PROBLEM REQUIREMENTS:
The lines to copy are those holding the string "time" in the entries below.

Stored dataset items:
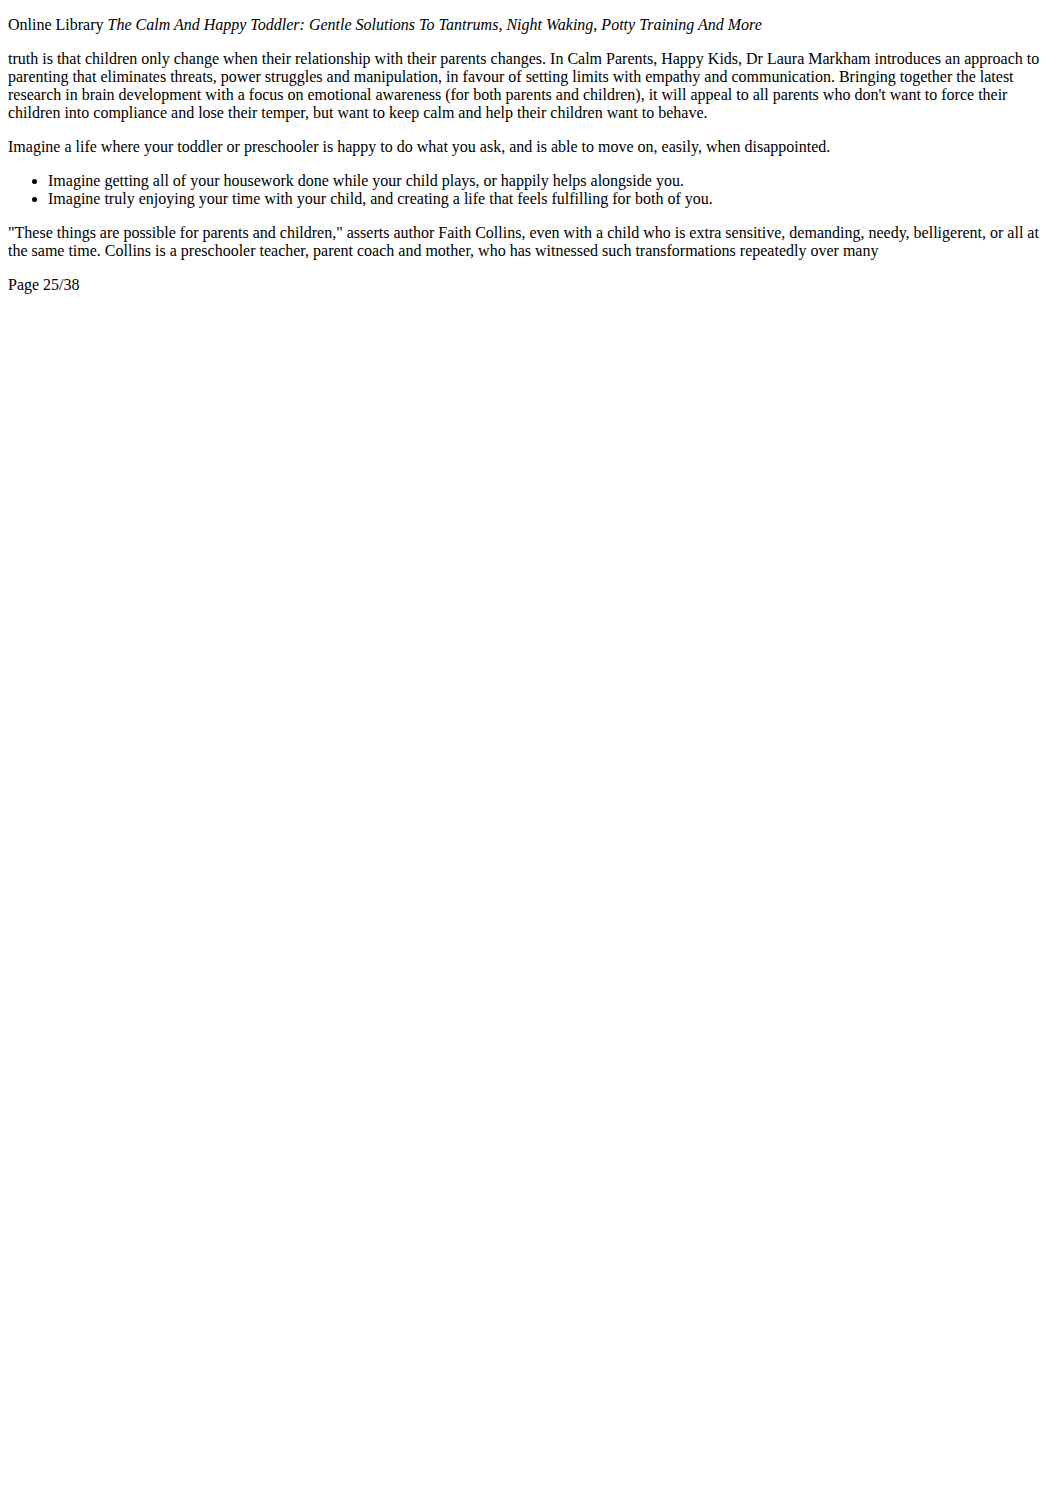Online Library The Calm And Happy Toddler: Gentle Solutions To Tantrums, Night Waking, Potty Training And More
truth is that children only change when their relationship with their parents changes. In Calm Parents, Happy Kids, Dr Laura Markham introduces an approach to parenting that eliminates threats, power struggles and manipulation, in favour of setting limits with empathy and communication. Bringing together the latest research in brain development with a focus on emotional awareness (for both parents and children), it will appeal to all parents who don't want to force their children into compliance and lose their temper, but want to keep calm and help their children want to behave.
Imagine a life where your toddler or preschooler is happy to do what you ask, and is able to move on, easily, when disappointed.
Imagine getting all of your housework done while your child plays, or happily helps alongside you.
Imagine truly enjoying your time with your child, and creating a life that feels fulfilling for both of you.
"These things are possible for parents and children," asserts author Faith Collins, even with a child who is extra sensitive, demanding, needy, belligerent, or all at the same time. Collins is a preschooler teacher, parent coach and mother, who has witnessed such transformations repeatedly over many
Page 25/38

OUTPUT FOR THIS EXERCISE:
Imagine truly enjoying your time with your child, and creating a life that feels fulfilling for both of you.
"These things are possible for parents and children," asserts author Faith Collins, even with a child who is extra sensitive, demanding, needy, belligerent, or all at the same time. Collins is a preschooler teacher, parent coach and mother, who has witnessed such transformations repeatedly over many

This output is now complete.